Однажды Лера, словно бы разгадав мои тайные помыслы, сказала мне прямо и грубо:
– Убирайся отсюда, Генка. Уезжай…
И добавила:
– Я хочу здесь одна жить, хочу одна сострадать. Ты мне все портишь.
И я уехал.
Вот, собственно, все. Так все кончилось. Прошло много лет, и вот уже моя дочь будет скоро в возрасте Леры, и у нее будет муж, который будет ее любить и будет учиться с ней вместе в институте. (И я буду тихо, по-мещански радоваться, что у них все обыкновенно, хорошо, понятно и не так, скажем, как у Леры.)
Оградок тогда еще не ставили. Тут важно, как смотреть: валы равномерно скатывались на тебя с горы или, может быть, наоборот – один за одним убегали от тебя вдаль, вверх, а за валами только редкие обманывающие взгляд кусты. Ни крестов, ни звезд, только холмики – и словно бы огромные артели оставляли здесь своих отставших на обратном пути с гор.

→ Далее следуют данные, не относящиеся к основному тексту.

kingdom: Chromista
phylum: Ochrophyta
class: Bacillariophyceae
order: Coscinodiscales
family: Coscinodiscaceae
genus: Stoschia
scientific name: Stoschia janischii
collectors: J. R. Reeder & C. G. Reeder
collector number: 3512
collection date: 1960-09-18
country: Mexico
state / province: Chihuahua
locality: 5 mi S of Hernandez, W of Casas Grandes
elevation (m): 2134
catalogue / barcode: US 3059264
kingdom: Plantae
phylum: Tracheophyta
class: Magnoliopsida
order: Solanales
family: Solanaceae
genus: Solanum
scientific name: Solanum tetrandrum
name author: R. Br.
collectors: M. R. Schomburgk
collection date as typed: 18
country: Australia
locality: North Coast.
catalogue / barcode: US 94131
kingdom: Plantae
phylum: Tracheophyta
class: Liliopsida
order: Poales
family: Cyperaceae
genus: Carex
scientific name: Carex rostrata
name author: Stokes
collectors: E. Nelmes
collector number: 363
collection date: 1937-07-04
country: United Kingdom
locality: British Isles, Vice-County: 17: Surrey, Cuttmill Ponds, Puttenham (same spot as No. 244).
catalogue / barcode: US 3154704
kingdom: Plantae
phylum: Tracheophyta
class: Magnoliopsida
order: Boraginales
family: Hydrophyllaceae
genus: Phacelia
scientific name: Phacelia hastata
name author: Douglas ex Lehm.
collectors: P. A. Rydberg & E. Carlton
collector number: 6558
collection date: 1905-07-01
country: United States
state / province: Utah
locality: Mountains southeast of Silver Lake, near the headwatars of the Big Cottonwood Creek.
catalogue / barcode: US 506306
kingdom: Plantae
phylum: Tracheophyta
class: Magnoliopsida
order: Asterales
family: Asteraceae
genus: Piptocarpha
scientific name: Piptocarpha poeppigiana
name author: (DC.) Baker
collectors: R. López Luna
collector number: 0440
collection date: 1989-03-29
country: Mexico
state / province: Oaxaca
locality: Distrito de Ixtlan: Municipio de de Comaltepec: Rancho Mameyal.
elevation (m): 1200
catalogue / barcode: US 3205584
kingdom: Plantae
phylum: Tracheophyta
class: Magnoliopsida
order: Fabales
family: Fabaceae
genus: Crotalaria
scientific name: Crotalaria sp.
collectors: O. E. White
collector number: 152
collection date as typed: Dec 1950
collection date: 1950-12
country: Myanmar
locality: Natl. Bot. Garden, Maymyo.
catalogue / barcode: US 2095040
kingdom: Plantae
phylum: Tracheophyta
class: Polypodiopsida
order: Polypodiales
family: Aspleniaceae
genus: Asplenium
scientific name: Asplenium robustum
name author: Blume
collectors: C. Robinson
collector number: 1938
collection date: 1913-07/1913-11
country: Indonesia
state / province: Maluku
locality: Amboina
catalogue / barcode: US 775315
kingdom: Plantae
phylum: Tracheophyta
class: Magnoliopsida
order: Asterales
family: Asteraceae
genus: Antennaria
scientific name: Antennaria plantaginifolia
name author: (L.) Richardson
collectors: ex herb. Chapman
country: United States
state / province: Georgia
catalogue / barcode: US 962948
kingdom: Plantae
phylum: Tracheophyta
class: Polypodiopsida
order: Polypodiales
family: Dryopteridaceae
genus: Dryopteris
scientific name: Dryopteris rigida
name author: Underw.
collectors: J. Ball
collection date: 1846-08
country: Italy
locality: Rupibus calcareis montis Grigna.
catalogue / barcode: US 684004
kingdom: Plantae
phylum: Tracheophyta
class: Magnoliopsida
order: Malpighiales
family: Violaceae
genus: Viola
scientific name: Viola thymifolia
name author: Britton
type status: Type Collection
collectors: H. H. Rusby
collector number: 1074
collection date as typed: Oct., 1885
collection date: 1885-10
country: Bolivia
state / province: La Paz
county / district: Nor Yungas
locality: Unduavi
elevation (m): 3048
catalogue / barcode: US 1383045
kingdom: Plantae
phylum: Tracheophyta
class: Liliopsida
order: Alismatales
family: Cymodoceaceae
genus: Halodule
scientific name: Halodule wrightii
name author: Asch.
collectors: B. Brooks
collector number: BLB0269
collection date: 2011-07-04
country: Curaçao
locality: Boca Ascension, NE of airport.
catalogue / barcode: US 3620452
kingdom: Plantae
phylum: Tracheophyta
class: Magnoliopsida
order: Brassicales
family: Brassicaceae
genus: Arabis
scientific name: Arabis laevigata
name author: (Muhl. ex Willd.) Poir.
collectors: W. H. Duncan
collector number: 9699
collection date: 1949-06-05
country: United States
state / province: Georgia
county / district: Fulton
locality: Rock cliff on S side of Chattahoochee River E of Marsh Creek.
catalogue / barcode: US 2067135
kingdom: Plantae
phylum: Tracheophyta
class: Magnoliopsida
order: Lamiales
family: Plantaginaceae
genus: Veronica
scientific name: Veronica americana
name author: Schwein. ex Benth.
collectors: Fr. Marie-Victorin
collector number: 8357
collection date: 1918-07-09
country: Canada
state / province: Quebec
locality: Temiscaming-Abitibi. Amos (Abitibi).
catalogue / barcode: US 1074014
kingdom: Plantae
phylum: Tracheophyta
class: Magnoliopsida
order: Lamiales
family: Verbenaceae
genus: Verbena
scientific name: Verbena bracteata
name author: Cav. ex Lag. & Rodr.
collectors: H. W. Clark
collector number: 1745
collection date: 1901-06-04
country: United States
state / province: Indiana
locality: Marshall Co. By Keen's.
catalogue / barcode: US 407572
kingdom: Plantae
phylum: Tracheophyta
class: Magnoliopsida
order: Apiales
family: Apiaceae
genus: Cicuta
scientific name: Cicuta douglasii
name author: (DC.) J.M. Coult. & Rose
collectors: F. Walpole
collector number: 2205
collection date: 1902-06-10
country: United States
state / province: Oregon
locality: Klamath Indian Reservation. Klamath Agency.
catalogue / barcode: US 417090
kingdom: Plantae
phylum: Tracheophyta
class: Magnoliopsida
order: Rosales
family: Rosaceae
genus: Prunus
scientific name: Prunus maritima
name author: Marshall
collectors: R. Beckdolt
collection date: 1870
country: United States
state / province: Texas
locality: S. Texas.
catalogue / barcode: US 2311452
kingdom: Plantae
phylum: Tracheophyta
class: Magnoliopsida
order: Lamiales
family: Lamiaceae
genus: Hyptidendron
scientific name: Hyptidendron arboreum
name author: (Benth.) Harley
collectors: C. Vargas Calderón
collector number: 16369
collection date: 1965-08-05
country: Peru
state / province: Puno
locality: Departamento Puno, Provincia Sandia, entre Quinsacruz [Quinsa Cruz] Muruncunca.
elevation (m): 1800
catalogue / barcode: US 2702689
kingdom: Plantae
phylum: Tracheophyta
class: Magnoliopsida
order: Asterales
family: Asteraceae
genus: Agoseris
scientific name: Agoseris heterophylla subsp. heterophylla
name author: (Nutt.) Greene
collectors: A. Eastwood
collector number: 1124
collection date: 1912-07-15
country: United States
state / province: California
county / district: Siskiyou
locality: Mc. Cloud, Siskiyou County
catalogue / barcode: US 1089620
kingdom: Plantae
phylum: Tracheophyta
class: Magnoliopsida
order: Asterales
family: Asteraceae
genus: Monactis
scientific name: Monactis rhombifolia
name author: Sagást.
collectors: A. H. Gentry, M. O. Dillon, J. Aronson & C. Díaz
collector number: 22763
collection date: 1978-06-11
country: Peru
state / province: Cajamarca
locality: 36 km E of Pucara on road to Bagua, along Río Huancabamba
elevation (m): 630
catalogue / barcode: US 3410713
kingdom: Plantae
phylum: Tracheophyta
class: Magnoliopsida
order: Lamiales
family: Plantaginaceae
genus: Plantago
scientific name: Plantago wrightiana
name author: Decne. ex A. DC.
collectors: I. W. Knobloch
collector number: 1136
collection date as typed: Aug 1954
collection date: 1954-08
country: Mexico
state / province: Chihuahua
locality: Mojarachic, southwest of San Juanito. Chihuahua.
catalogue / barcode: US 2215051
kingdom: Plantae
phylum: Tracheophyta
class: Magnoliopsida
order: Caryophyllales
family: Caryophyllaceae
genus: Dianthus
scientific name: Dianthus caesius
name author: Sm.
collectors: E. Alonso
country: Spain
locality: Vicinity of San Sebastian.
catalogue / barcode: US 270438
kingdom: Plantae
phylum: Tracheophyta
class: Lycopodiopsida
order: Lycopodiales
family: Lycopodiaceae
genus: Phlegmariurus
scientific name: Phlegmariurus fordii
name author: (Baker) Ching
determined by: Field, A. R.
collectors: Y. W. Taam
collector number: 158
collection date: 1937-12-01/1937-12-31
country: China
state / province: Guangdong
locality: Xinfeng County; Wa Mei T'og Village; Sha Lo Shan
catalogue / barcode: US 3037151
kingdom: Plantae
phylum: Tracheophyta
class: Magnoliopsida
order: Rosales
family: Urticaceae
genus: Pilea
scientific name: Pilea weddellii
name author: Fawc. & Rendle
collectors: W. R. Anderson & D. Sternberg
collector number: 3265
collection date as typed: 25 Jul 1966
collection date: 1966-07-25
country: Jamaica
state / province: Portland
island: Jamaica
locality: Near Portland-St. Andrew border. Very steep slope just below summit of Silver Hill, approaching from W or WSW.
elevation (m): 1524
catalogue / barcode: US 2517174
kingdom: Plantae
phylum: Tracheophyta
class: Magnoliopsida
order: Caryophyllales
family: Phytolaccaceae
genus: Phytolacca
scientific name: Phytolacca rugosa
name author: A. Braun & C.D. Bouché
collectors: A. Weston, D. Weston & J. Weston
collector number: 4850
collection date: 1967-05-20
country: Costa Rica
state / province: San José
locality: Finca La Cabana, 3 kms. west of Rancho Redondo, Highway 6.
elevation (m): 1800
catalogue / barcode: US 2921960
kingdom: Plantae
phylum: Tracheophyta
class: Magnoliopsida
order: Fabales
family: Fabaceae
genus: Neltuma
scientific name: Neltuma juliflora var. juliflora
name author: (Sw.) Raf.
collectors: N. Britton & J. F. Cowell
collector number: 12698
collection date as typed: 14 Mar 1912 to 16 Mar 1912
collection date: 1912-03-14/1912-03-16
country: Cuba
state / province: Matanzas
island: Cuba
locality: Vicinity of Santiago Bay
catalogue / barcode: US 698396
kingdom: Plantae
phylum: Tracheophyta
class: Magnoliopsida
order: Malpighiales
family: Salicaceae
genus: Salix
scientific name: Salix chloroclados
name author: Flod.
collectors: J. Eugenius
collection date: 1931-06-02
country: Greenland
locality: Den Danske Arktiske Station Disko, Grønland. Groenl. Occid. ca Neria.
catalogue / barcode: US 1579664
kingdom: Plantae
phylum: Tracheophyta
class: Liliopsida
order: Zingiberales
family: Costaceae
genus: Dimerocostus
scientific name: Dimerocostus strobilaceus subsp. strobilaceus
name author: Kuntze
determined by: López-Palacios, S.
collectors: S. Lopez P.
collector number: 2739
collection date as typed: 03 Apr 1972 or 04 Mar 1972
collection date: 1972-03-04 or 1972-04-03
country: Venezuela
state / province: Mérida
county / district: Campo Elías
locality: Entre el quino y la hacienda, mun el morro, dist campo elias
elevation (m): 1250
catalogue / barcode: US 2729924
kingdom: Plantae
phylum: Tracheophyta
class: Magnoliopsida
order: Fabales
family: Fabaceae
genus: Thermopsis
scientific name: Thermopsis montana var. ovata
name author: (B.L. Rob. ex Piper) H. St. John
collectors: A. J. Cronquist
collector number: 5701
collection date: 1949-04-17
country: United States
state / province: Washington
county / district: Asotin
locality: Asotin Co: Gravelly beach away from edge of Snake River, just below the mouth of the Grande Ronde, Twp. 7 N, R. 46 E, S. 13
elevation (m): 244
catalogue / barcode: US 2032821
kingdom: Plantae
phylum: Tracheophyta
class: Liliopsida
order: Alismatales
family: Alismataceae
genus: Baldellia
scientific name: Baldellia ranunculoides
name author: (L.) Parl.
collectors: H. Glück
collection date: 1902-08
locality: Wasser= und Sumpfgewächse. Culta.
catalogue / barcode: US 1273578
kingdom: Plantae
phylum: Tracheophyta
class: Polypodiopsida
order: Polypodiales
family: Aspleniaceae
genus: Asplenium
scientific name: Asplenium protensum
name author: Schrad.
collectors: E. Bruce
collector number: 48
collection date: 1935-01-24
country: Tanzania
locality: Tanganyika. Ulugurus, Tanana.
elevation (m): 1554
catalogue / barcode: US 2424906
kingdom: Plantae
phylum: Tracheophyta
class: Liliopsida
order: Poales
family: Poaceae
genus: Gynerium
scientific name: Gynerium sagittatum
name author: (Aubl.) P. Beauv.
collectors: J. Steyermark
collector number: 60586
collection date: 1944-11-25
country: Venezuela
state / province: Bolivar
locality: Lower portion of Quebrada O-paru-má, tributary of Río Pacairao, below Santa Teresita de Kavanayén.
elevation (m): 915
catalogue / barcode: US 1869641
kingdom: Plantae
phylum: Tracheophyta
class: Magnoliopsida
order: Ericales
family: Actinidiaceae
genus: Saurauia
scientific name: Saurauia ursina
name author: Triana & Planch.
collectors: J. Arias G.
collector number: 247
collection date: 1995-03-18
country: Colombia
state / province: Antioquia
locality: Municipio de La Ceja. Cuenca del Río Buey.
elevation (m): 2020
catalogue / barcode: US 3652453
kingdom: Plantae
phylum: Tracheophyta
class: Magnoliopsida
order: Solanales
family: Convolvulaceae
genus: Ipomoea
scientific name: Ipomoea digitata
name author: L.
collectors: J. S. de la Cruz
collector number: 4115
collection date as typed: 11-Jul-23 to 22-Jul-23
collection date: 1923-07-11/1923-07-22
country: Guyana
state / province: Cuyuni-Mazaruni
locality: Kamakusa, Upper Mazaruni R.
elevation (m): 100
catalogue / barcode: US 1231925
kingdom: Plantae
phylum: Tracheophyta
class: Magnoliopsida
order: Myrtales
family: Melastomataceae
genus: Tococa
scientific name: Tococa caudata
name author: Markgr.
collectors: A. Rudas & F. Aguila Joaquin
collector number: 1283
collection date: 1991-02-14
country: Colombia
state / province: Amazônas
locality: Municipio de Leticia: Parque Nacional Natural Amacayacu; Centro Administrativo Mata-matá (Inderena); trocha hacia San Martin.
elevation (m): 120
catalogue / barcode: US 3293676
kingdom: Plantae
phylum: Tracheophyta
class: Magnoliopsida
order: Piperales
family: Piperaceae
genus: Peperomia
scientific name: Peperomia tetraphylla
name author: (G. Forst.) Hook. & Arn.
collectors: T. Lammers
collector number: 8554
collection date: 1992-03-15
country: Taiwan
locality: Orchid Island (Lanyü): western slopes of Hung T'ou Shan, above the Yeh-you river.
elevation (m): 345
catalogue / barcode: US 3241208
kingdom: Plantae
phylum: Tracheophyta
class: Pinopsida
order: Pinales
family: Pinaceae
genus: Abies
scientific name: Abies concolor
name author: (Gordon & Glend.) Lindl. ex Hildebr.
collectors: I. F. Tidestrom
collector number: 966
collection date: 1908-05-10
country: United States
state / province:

Когда горы кончались, начиналось дыхание близких степей, и похоронившие своих, спускавшиеся с гор люди уже словно бы вернулись домой и торопились вступить в обычные отношения обмена и дележа; но год на год не приходился. Судьбы охраняемых и охранявших вновь сплетались и расплетались.
Взгорье – но какой необыкновенный, ровный наклон! А они относили своих только до взгорья, тут им казалось, что они уже ушли далеко и что можно похоронить спокойно. Крутизна валов уже не давала нести дальше. Здесь всюду – могилы. А левее – белые осыпи. Там тоже, конечно, наладились хоронить: валы как могильные холмы, они все спрячут, и земля не такая железная, как в горах, долбить не надо, не камень.
Говорили вчера с невропатологом. (Отец раздражителен. А я – меж ним и врачом – как переводчик, как посредник: налаживал поминутно контакт и смягчал их слова.) Невропатолог несколько важничал:
– Какая разница, какой сон! Важно, что сон вас тяготит. И от снов, дорогой вы мой, люди избавляются не ночью, а днем.
А мой постаревший, весь поседевший отец возмущался:
– Как это неважно – какой сон?! (Ему казалось, что врач клонит к тому, чтобы запретить рассказывать сны!) Вот послушайте. Я лежу себе спокойно в своей квартире, да, я живу один, жена умерла… И вдруг – я уже словно бы не в квартире, а в какой-то избе. А на улице, за стеной, истошно сигналит уезжающая грузовая машина…
Психиатр в своем кабинете говорил ему обратное – очень, мол, важно, какой снится сон, и также важно, как часто он снится. Но психиатр нажимал на подсознательное и хотел каких-то особенных подробностей жизни отца, а у отца тайн не было, отец не понимал и запальчиво сердился – каких еще подробностей?!